Variational Schrödinger Momentum Diffusion
Kevin Rojas, Yixin Tan, Molei Tao, Yuriy Nevmyvaka, Wei Deng
TL;DR
This paper addresses the scalability gap in transport-enabled diffusion models by introducing Variational Schrödinger Momentum Diffusion (VSMD), a simulation-free framework that uses linearized variational forward scores and a damping transform to stabilize training. By formulating VSMD as an adaptive multivariate diffusion with velocityAugmented states, the authors derive forward–backward SDEs, establish a stochastic-approximation-based algorithm to adaptively optimize transport, and prove convergence properties. Empirical results demonstrate efficient, anisotropic generation, fast convergence, and competitive performance on time-series forecasting and CIFAR-10 image generation, while avoiding warm-up trajectories and complex denoising.
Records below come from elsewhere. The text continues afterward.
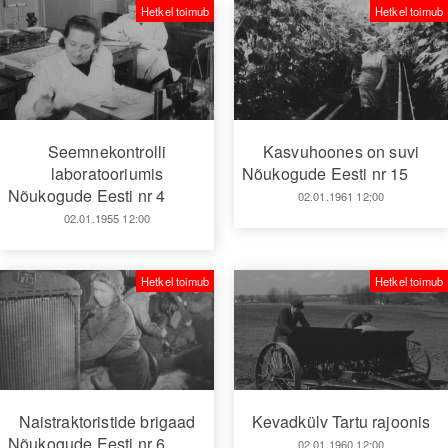
Hetkel toimub
Hetkel toimub
Seemnekontrolli
Kasvuhoones on suvi
laboratooriumis
Nõukogude Eesti nr 15
Nõukogude Eesti nr 4
02.01.1961 12:00
02.01.1955 12:00
Hetkel toimub
Hetkel toimub
Naistraktoristide brigaad
Kevadkülv Tartu rajoonis
Nõukogude Eesti nr 6
02.01.1960 12:00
The approach offers scalable OT-enabled generation with reduced reliance on forward simulations, opening practical applicability to real-world data and multimodal generation tasks.
Abstract
The momentum Schrödinger Bridge (mSB) has emerged as a leading method for accelerating generative diffusion processes and reducing transport costs. However, the lack of simulation-free properties inevitably results in high training costs and affects scalability. To obtain a trade-off between transport properties and scalability, we introduce variational Schrödinger momentum diffusion (VSMD), which employs linearized forward score functions (variational scores) to eliminate the dependence on simulated forward trajectories. Our approach leverages a multivariate diffusion process with adaptively transport-optimized variational scores. Additionally, we apply a critical-damping transform to stabilize training by removing the need for score estimations for both velocity and samples. Theoretically, we prove the convergence of samples generated with optimal variational scores and momentum diffusion. Empirical results demonstrate that VSMD efficiently generates anisotropic shapes while maintaining transport efficacy, outperforming overdamped alternatives, and avoiding complex denoising processes. Our approach also scales effectively to real-world data, achieving competitive results in time series and image generation.